Karaz Kültürü'nün bir diğer önemli yönü ise dönemin halkının büyük ölçüde hayvancılıkla geçimini sağlamış olmalarıdır. Bu bağlamda, boğa, koyun, koç gibi evcilleştirilmiş hayvan figürlerinin, Karaz halkının dini inançları ve tapınak ritüellerinde önemli bir yer tutması büyük olasılıktır. Sos Höyük’teki kazılar, hayvan figürlerinin özellikle ocakların etrafında bulunmasının, ateşin kutsal bir anlam taşıdığını düşündürmektedir.

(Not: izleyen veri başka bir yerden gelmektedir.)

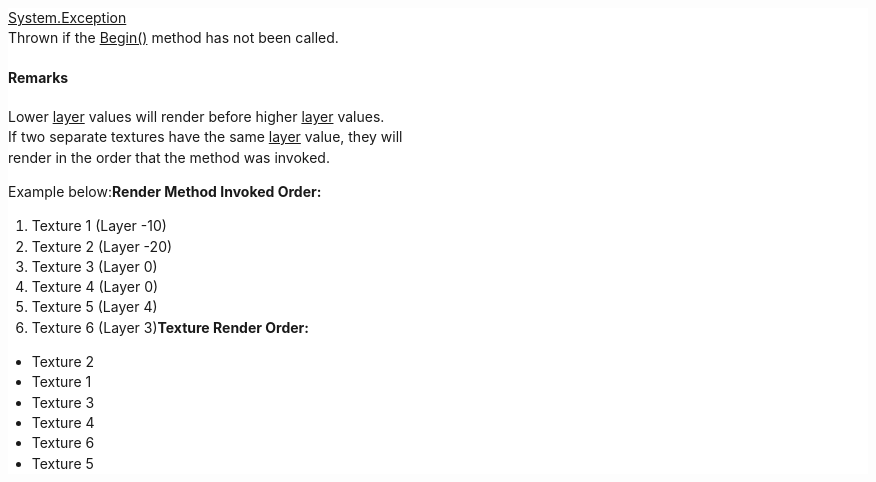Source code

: [System.Exception](https://docs.microsoft.com/en-us/dotnet/api/System.Exception 'System.Exception')  
Thrown if the [Begin()](Velaptor.Batching.IBatcher.md#Velaptor.Batching.IBatcher.Begin() 'Velaptor.Batching.IBatcher.Begin()') method has not been called.

#### Remarks
  
Lower [layer](Velaptor.Graphics.Renderers.ILineRenderer.md#Velaptor.Graphics.Renderers.ILineRenderer.RenderLine(System.Numerics.Vector2,System.Numerics.Vector2,uint,int).layer 'Velaptor.Graphics.Renderers.ILineRenderer.RenderLine(System.Numerics.Vector2, System.Numerics.Vector2, uint, int).layer') values will render before higher [layer](Velaptor.Graphics.Renderers.ILineRenderer.md#Velaptor.Graphics.Renderers.ILineRenderer.RenderLine(System.Numerics.Vector2,System.Numerics.Vector2,uint,int).layer 'Velaptor.Graphics.Renderers.ILineRenderer.RenderLine(System.Numerics.Vector2, System.Numerics.Vector2, uint, int).layer') values.  
If two separate textures have the same [layer](Velaptor.Graphics.Renderers.ILineRenderer.md#Velaptor.Graphics.Renderers.ILineRenderer.RenderLine(System.Numerics.Vector2,System.Numerics.Vector2,uint,int).layer 'Velaptor.Graphics.Renderers.ILineRenderer.RenderLine(System.Numerics.Vector2, System.Numerics.Vector2, uint, int).layer') value, they will  
render in the order that the method was invoked.  
  
Example below:<b>Render Method Invoked Order:</b>  
1. Texture 1 (Layer -10)  
2. Texture 2 (Layer -20)  
3. Texture 3 (Layer 0)  
4. Texture 4 (Layer 0)  
5. Texture 5 (Layer 4)  
6. Texture 6 (Layer 3)<b>Texture Render Order:</b>  
- Texture 2  
- Texture 1  
- Texture 3  
- Texture 4  
- Texture 6  
- Texture 5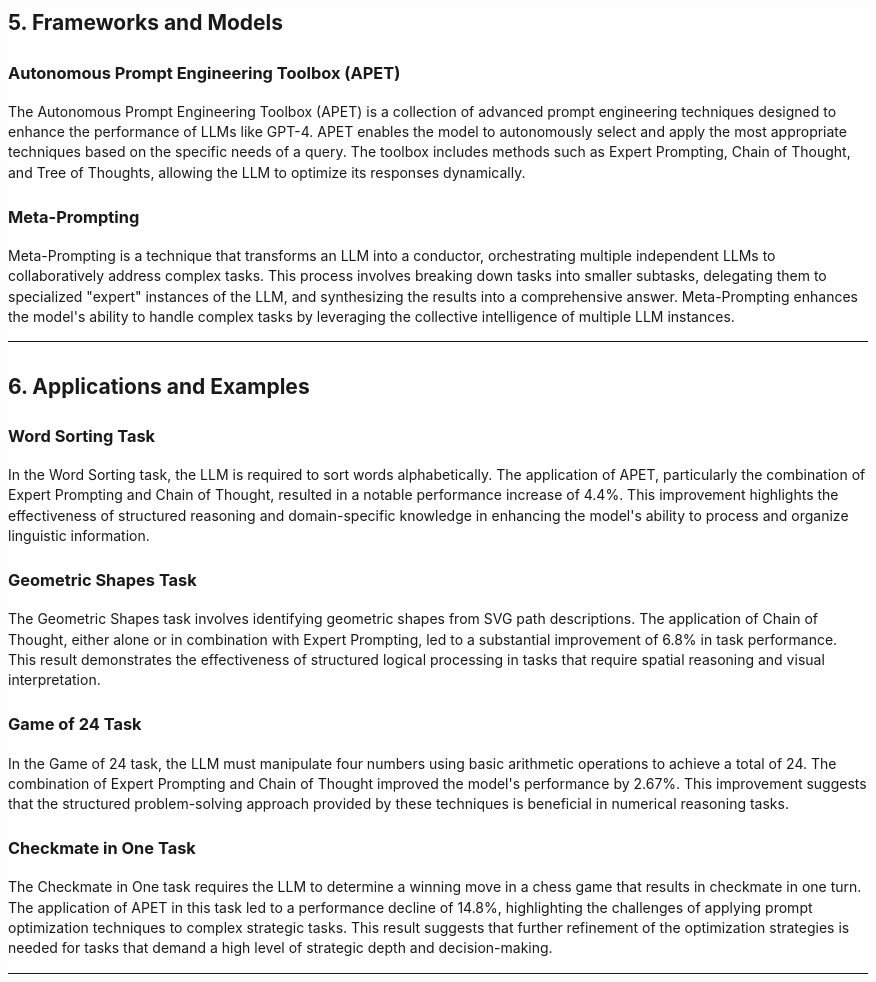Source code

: 
## 5. Frameworks and Models

### Autonomous Prompt Engineering Toolbox (APET)
The Autonomous Prompt Engineering Toolbox (APET) is a collection of advanced prompt engineering techniques designed to enhance the performance of LLMs like GPT-4. APET enables the model to autonomously select and apply the most appropriate techniques based on the specific needs of a query. The toolbox includes methods such as Expert Prompting, Chain of Thought, and Tree of Thoughts, allowing the LLM to optimize its responses dynamically.

### Meta-Prompting
Meta-Prompting is a technique that transforms an LLM into a conductor, orchestrating multiple independent LLMs to collaboratively address complex tasks. This process involves breaking down tasks into smaller subtasks, delegating them to specialized "expert" instances of the LLM, and synthesizing the results into a comprehensive answer. Meta-Prompting enhances the model's ability to handle complex tasks by leveraging the collective intelligence of multiple LLM instances.

---

## 6. Applications and Examples

### Word Sorting Task
In the Word Sorting task, the LLM is required to sort words alphabetically. The application of APET, particularly the combination of Expert Prompting and Chain of Thought, resulted in a notable performance increase of 4.4%. This improvement highlights the effectiveness of structured reasoning and domain-specific knowledge in enhancing the model's ability to process and organize linguistic information.

### Geometric Shapes Task
The Geometric Shapes task involves identifying geometric shapes from SVG path descriptions. The application of Chain of Thought, either alone or in combination with Expert Prompting, led to a substantial improvement of 6.8% in task performance. This result demonstrates the effectiveness of structured logical processing in tasks that require spatial reasoning and visual interpretation.

### Game of 24 Task
In the Game of 24 task, the LLM must manipulate four numbers using basic arithmetic operations to achieve a total of 24. The combination of Expert Prompting and Chain of Thought improved the model's performance by 2.67%. This improvement suggests that the structured problem-solving approach provided by these techniques is beneficial in numerical reasoning tasks.

### Checkmate in One Task
The Checkmate in One task requires the LLM to determine a winning move in a chess game that results in checkmate in one turn. The application of APET in this task led to a performance decline of 14.8%, highlighting the challenges of applying prompt optimization techniques to complex strategic tasks. This result suggests that further refinement of the optimization strategies is needed for tasks that demand a high level of strategic depth and decision-making.

---
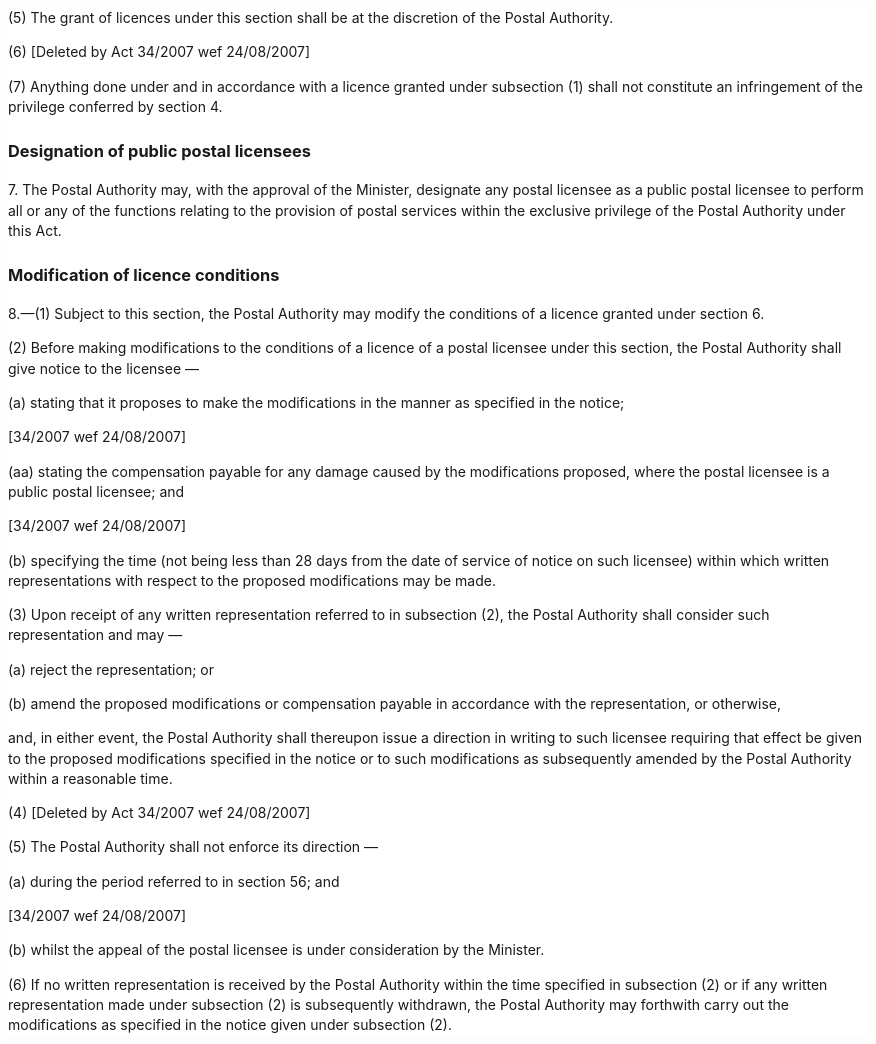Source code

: (5) The grant of licences under this section shall be at the discretion of the Postal Authority.

(6) [Deleted by Act 34/2007 wef 24/08/2007]

(7) Anything done under and in accordance with a licence granted under subsection (1) shall not constitute an infringement of the privilege conferred by section 4.

### Designation of public postal licensees

7\. The Postal Authority may, with the approval of the Minister, designate any postal licensee as a public postal licensee to perform all or any of the functions relating to the provision of postal services within the exclusive privilege of the Postal Authority under this Act.

### Modification of licence conditions

8\.—(1) Subject to this section, the Postal Authority may modify the conditions of a licence granted under section 6.

(2) Before making modifications to the conditions of a licence of a postal licensee under this section, the Postal Authority shall give notice to the licensee —

(a) stating that it proposes to make the modifications in the manner as specified in the notice;

[34/2007 wef 24/08/2007]

(aa) stating the compensation payable for any damage caused by the modifications proposed, where the postal licensee is a public postal licensee; and

[34/2007 wef 24/08/2007]

(b) specifying the time (not being less than 28 days from the date of service of notice on such licensee) within which written representations with respect to the proposed modifications may be made.

(3) Upon receipt of any written representation referred to in subsection (2), the Postal Authority shall consider such representation and may —

(a) reject the representation; or

(b) amend the proposed modifications or compensation payable in accordance with the representation, or otherwise,

and, in either event, the Postal Authority shall thereupon issue a direction in writing to such licensee requiring that effect be given to the proposed modifications specified in the notice or to such modifications as subsequently amended by the Postal Authority within a reasonable time.

(4) [Deleted by Act 34/2007 wef 24/08/2007]

(5) The Postal Authority shall not enforce its direction —

(a) during the period referred to in section 56; and

[34/2007 wef 24/08/2007]

(b) whilst the appeal of the postal licensee is under consideration by the Minister.

(6) If no written representation is received by the Postal Authority within the time specified in subsection (2) or if any written representation made under subsection (2) is subsequently withdrawn, the Postal Authority may forthwith carry out the modifications as specified in the notice given under subsection (2).
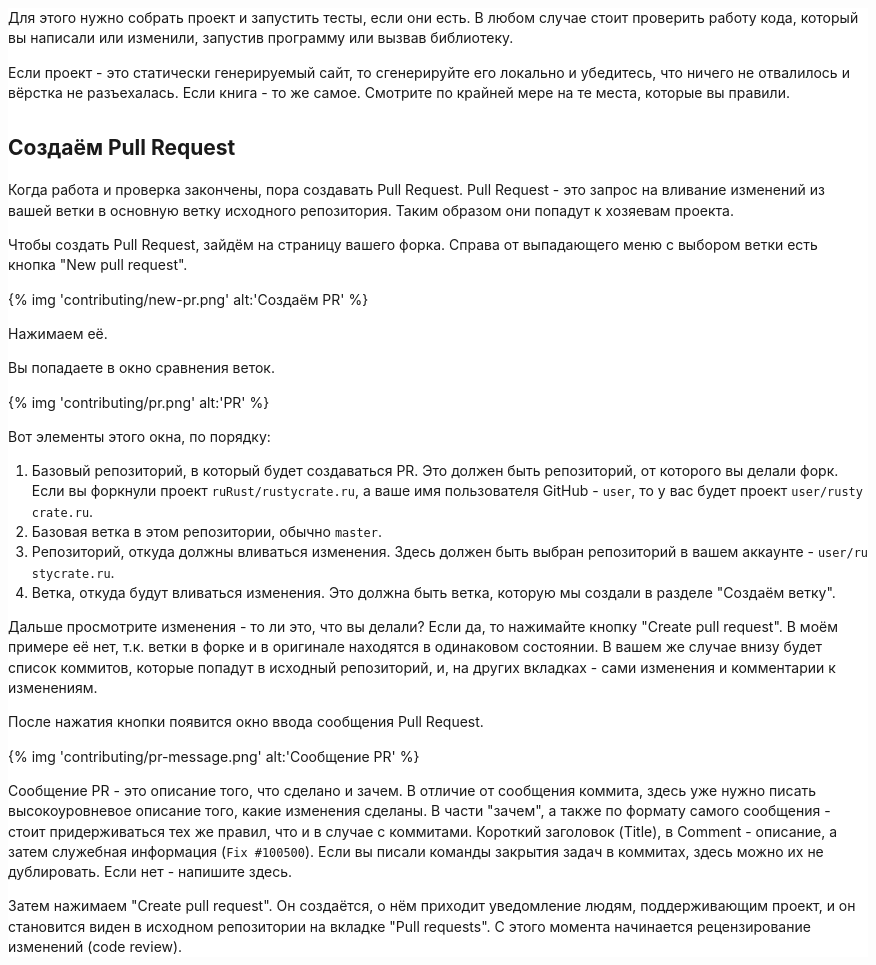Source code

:Для этого нужно собрать проект и запустить тесты, если они есть. В любом случае
стоит проверить работу кода, который вы написали или изменили, запустив
программу или вызвав библиотеку.

Если проект - это статически генерируемый сайт, то сгенерируйте его локально и
убедитесь, что ничего не отвалилось и вёрстка не разъехалась. Если книга - то же
самое. Смотрите по крайней мере на те места, которые вы правили.

## Создаём Pull Request

Когда работа и проверка закончены, пора создавать Pull Request. Pull Request -
это запрос на вливание изменений из вашей ветки в основную ветку исходного
репозитория. Таким образом они попадут к хозяевам проекта.

Чтобы создать Pull Request, зайдём на страницу вашего форка. Справа от
выпадающего меню с выбором ветки есть кнопка "New pull request".

{% img 'contributing/new-pr.png' alt:'Создаём PR' %}

Нажимаем её.

Вы попадаете в окно сравнения веток.

{% img 'contributing/pr.png' alt:'PR' %}

Вот элементы этого окна, по порядку:

1. Базовый репозиторий, в который будет создаваться PR. Это должен быть
   репозиторий, от которого вы делали форк. Если вы форкнули проект
   `ruRust/rustycrate.ru`, а ваше имя пользователя GitHub - `user`, то у вас
   будет проект `user/rustycrate.ru`.
2. Базовая ветка в этом репозитории, обычно `master`.
3. Репозиторий, откуда должны вливаться изменения. Здесь должен быть выбран
   репозиторий в вашем аккаунте - `user/rustycrate.ru`.
4. Ветка, откуда будут вливаться изменения. Это должна быть ветка, которую мы
   создали в разделе "Создаём ветку".

Дальше просмотрите изменения - то ли это, что вы делали? Если да, то нажимайте
кнопку "Create pull request". В моём примере её нет, т.к. ветки в форке и в
оригинале находятся в одинаковом состоянии. В вашем же случае внизу будет список
коммитов, которые попадут в исходный репозиторий, и, на других вкладках - сами
изменения и комментарии к изменениям.

После нажатия кнопки появится окно ввода сообщения Pull Request.

{% img 'contributing/pr-message.png' alt:'Сообщение PR' %}

Сообщение PR - это описание того, что сделано и зачем. В отличие от сообщения
коммита, здесь уже нужно писать высокоуровневое описание того, какие изменения
сделаны. В части "зачем", а также по формату самого сообщения - стоит
придерживаться тех же правил, что и в случае с коммитами. Короткий заголовок
(Title), в Comment - описание, а затем служебная информация (`Fix #100500`).
Если вы писали команды закрытия задач в коммитах, здесь можно их не дублировать.
Если нет - напишите здесь.

Затем нажимаем "Create pull request". Он создаётся, о нём приходит уведомление
людям, поддерживающим проект, и он становится виден в исходном репозитории на
вкладке "Pull requests". С этого момента начинается рецензирование изменений
(code review).
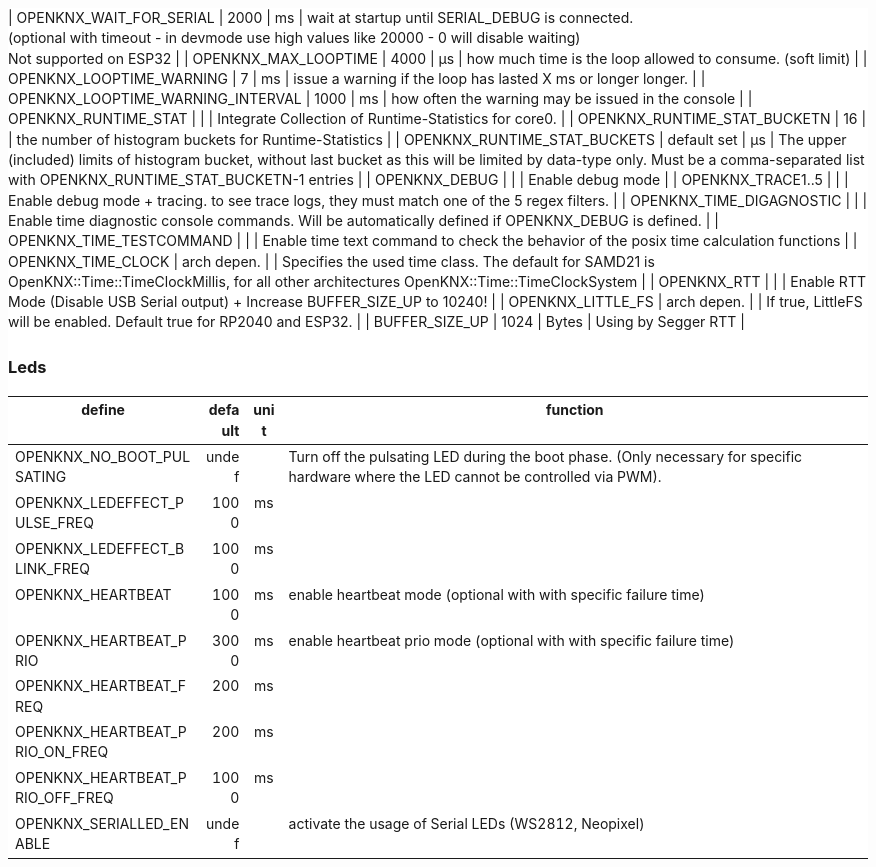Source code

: | OPENKNX_WAIT_FOR_SERIAL            |        2000 |  ms   | wait at startup until SERIAL_DEBUG is connected.<br/>(optional with timeout - in devmode use high values like 20000 - 0 will disable waiting)<br/>Not supported on ESP32                   |
| OPENKNX_MAX_LOOPTIME               |        4000 |  µs   | how much time is the loop allowed to consume. (soft limit)                                                                                                                                 |
| OPENKNX_LOOPTIME_WARNING           |           7 |  ms   | issue a warning if the loop has lasted X ms or longer longer.                                                                                                                              |
| OPENKNX_LOOPTIME_WARNING_INTERVAL  |        1000 |  ms   | how often the warning may be issued in the console                                                                                                                                         |
| OPENKNX_RUNTIME_STAT               |             |       | Integrate Collection of Runtime-Statistics  for core0.                                                                                                                                     |
| OPENKNX_RUNTIME_STAT_BUCKETN       |          16 |       | the number of histogram buckets for Runtime-Statistics                                                                                                                                     |
| OPENKNX_RUNTIME_STAT_BUCKETS       | default set |  µs   | The upper (included) limits of histogram bucket, without last bucket as this will be limited by data-type only. Must be a comma-separated list with OPENKNX_RUNTIME_STAT_BUCKETN-1 entries |
| OPENKNX_DEBUG                      |             |       | Enable debug mode                                                                                                                                                                          |
| OPENKNX_TRACE1..5                  |             |       | Enable debug mode + tracing. to see trace logs, they must match one of the 5 regex filters.                                                                                                |
| OPENKNX_TIME_DIGAGNOSTIC           |             |       | Enable time diagnostic console commands. Will be automatically defined if OPENKNX_DEBUG is defined.                                                                                        |
| OPENKNX_TIME_TESTCOMMAND           |             |       | Enable time text command to check the behavior of the posix time calculation functions                                                                                                     |
| OPENKNX_TIME_CLOCK                 | arch depen. |       | Specifies the used time class. The default for SAMD21 is OpenKNX::Time::TimeClockMillis, for all other architectures  OpenKNX::Time::TimeClockSystem                                       |
| OPENKNX_RTT                        |             |       | Enable RTT Mode (Disable USB Serial output) + Increase BUFFER_SIZE_UP to 10240!                                                                                                            |
| OPENKNX_LITTLE_FS                  | arch depen. |       | If true, LittleFS will be enabled. Default true for RP2040 and ESP32.                                                                                                                      |
| BUFFER_SIZE_UP                     |        1024 | Bytes | Using by Segger RTT                                                                                                                                                                        |

### Leds

| define                          | default | unit  | function                                                                                                                             |
| ------------------------------- | ------: | :---: | ------------------------------------------------------------------------------------------------------------------------------------ |
| OPENKNX_NO_BOOT_PULSATING       |   undef |       | Turn off the pulsating LED during the boot phase. (Only necessary for specific hardware where the LED cannot be controlled via PWM). |
| OPENKNX_LEDEFFECT_PULSE_FREQ    |    1000 |  ms   |                                                                                                                                      |
| OPENKNX_LEDEFFECT_BLINK_FREQ    |    1000 |  ms   |                                                                                                                                      |
| OPENKNX_HEARTBEAT               |    1000 |  ms   | enable heartbeat mode (optional with with specific failure time)                                                                     |
| OPENKNX_HEARTBEAT_PRIO          |    3000 |  ms   | enable heartbeat prio mode (optional with with specific failure time)                                                                |
| OPENKNX_HEARTBEAT_FREQ          |     200 |  ms   |                                                                                                                                      |
| OPENKNX_HEARTBEAT_PRIO_ON_FREQ  |     200 |  ms   |                                                                                                                                      |
| OPENKNX_HEARTBEAT_PRIO_OFF_FREQ |    1000 |  ms   |                                                                                                                                      |
| OPENKNX_SERIALLED_ENABLE        |   undef |       | activate the usage of Serial LEDs (WS2812, Neopixel)                                                                                 |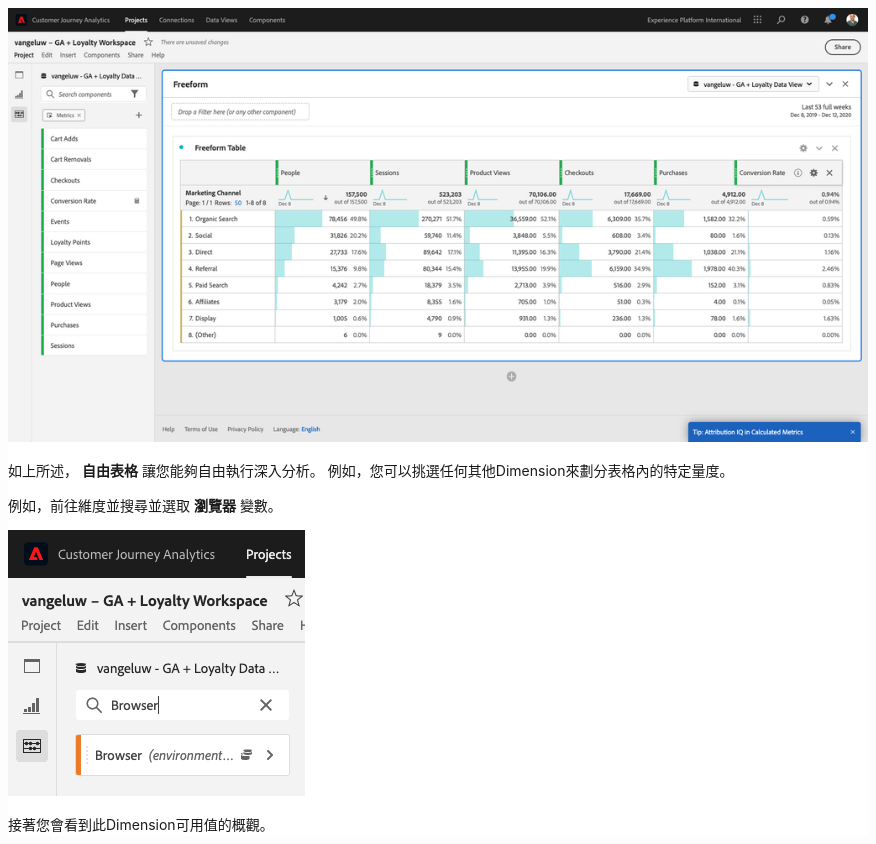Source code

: ![示範](./images/pro16a.png)

如上所述， **自由表格** 讓您能夠自由執行深入分析。 例如，您可以挑選任何其他Dimension來劃分表格內的特定量度。

例如，前往維度並搜尋並選取 **瀏覽器** 變數。

![示範](./images/new1.png)

接著您會看到此Dimension可用值的概觀。
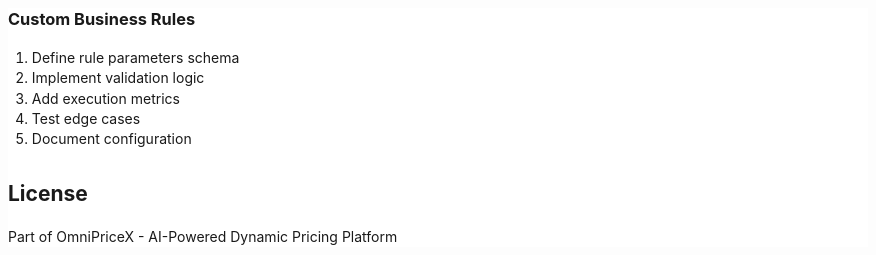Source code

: ### Custom Business Rules
1. Define rule parameters schema
2. Implement validation logic
3. Add execution metrics
4. Test edge cases
5. Document configuration

## License

Part of OmniPriceX - AI-Powered Dynamic Pricing Platform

Araştırmalara göre, Karaz Kültürü’nün halkı, hayvancılığı bereketin ve yaşamın bir simgesi olarak kabul etmiş ve bu figürleri dini tapınaklarında kullanmışlardır. Pulur ve Sos Höyük’te bulunan figürler, bu kültürün dini inançlarıyla ilişkili olarak büyük bir sembolik değere sahiptir.

KUŞ FİGÜRLERİ VE KARAZ KÜLTÜRÜ’NDEKİ ANLAMI

Karaz Kültürü’ne ait figürinler arasında kuş figürlerinin yer alması, çok dikkat çeken bir diğer unsurdur. Kuş figürleri, arkeolojik çalışmalarda genellikle yaşamın yenilenmesi ve ruhun sembolü olarak değerlendirilmiştir. Karaz Kültürü’ne ait kazılarda, özellikle Pulur-Sakyol Höyük’te kuş figürlerinin yer aldığı küplerin bulunması, bu figürlerin dini anlam taşıdığını ve dönemin halkı için özel bir öneme sahip olduğunu düşündürmektedir. Kuş, geçmişteki diğer kültürlerde de ruhu simgeleyen bir öğe olarak yer almış ve yaşamın yenilenmesiyle ilişkili kabul edilmiştir.